You are correct that the general rule is that along the avenues you have 20 numbers per street block. The “magic number” is approximately the street (or equivalent) where the avenue starts. In other words, Lexington Avenue starts at about 23rd Street, 10th Avenue starts at about 14th Street, Lennox Avenue starts at 110th Street, and 6th Avenue starts about 12 blocks below 1st Street. The few anomalies where there are 10 numbers per block are the sections of Fifth Avenue and Central Park West where there are only buildings on one side of the street and Central Park on the other. Similarly, Riverside Drive has buildings only on one side and Riverside Park on the other.

Most New York City block fronts along the Avenues are about 200 feet long, so having one street number for each 20 feet or so provides sufficient numbering.

Those other cities are far younger than New [del]Amsterdam[/del] York, and have the benefit of learning from their elders’ experiences.

Can anyone from Europe comment? Your cities are even older still.

In the UK we don’t have your wacky grid system or blocks as meaningful ways of expressing distance.* Honestly, the posts in this thread make little sense to me. Here we just have streets with names (not numbers) and addresses which are in numerical order as you travel along the street. There may be anomalies if buildings are replaced or changed, and generally all the odd numbers are on one side and even numbers on the other.

*I can’t promise there is nowhere in the UK does. Maybe Milton Keynes does - it’s one of the few places that wasn’t just made up as we went along.

ETA: Here is a street map of part of central London to illustrate its messiness.

Depending on how slavishly a city adheres to its grid numbering system, you can get strange numbering patterns on streets that aren’t orthogonal to the grid lines (that is, diagonal streets.)

There is one curvaceous street in Fresno that I know of that is primarily a north-south street, and has numbers along the north-south grid. But the street is curvaceous, and a few blocks of it run nearly east-west – but the numbering there still follows the north-south grid.

See the kinda-sorta problem there?

You have several blocks running nearly east-west, with very little north-south gradient, but numbered according to how far north-south each house is. With a very small north-south delta from one house to the next, you have a very small differential in their numbers from one house to the next. For a long stretch, the houses have numbers incrementing by just 2 (to keep the evens on one side and the odds on the other side), and I suspect they had to fudge to do even that. The houses should probably have been numbered at increments of 0.5 or maybe even less.

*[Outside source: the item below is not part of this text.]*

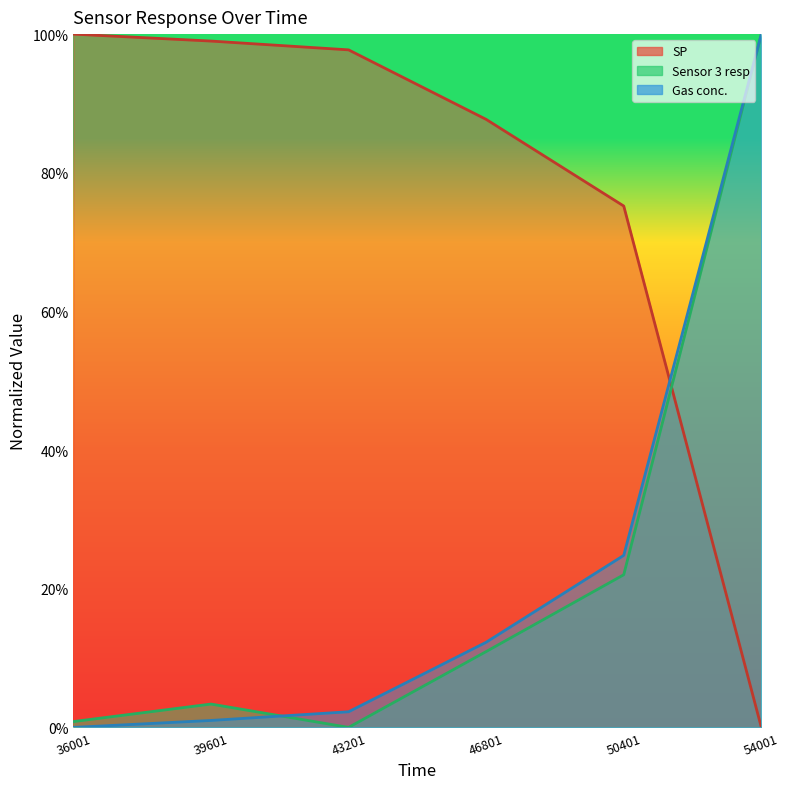

Does the chart display data point markers on the line(s)?

No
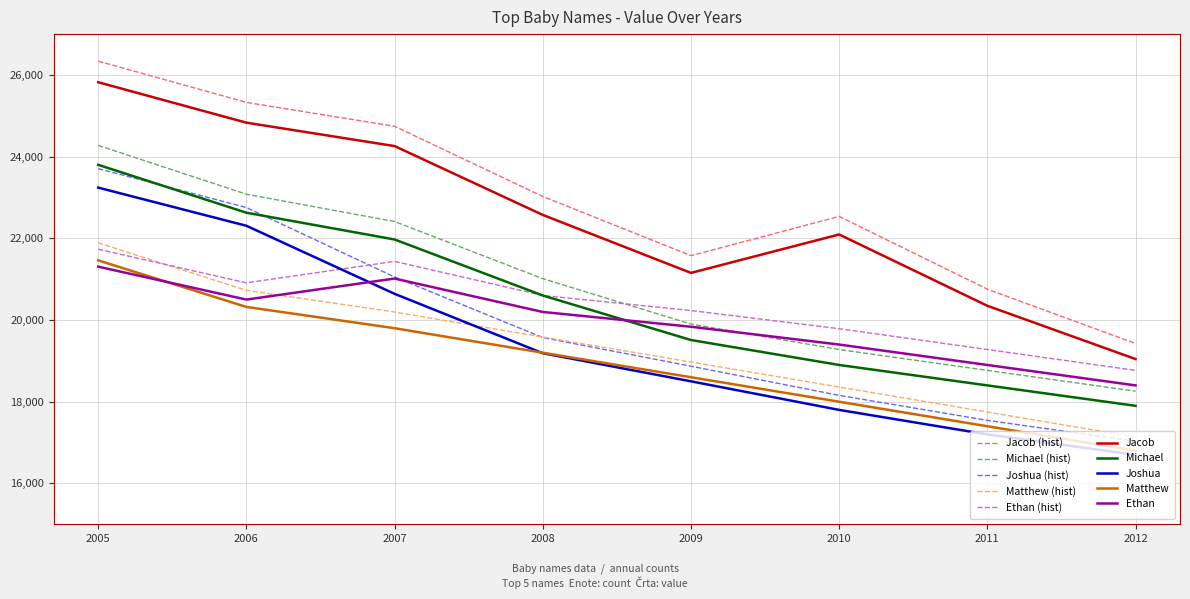

List the labels in order of Ethan value, largest first.

2005, 2007, 2006, 2008, 2009, 2010, 2011, 2012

Yep - I used to frequent MK quite a lot, and they do, more or less, have a grid layout. There are 11 roads aligned roughly north-south and 10 aligned roughly east-west, known as “V roads” and “H roads” respectively (for “vertical” and “horizontal”). V-roads are named as “Streets”, and H-roads as “Ways”. The roads are not precisely straight and aligned, and there are several places where two H roads, or two V roads, meet at a junction.

MK is famous for their excessive number of roundabouts. Oh! - and the concrete cows.

London’s haphazard street layout might well have been ‘improved’ after the great fire (1666) and I think Sir Christopher Wren made a proposal to introduce Parisienne style streets and boulevards. As so often happens, the owners of the plots refused to cooperate, and the city could not afford to force them, so the medieval layout was retained.

see the discussion of Toronto’s numbering system in this post
http://boards.straightdope.com/sdmb/showthread.php?t=664736&highlight=toronto+street+numbering

What we now take for granted in most of North America was a relatively new innovation, called the “Philadelphia System” when Chicago switched to it in 1879. Numbering houses from a point of origin, rather than sequentially along the street, was one innovation. The idea that house number 2801 should occur just after passing 28th Street was still another.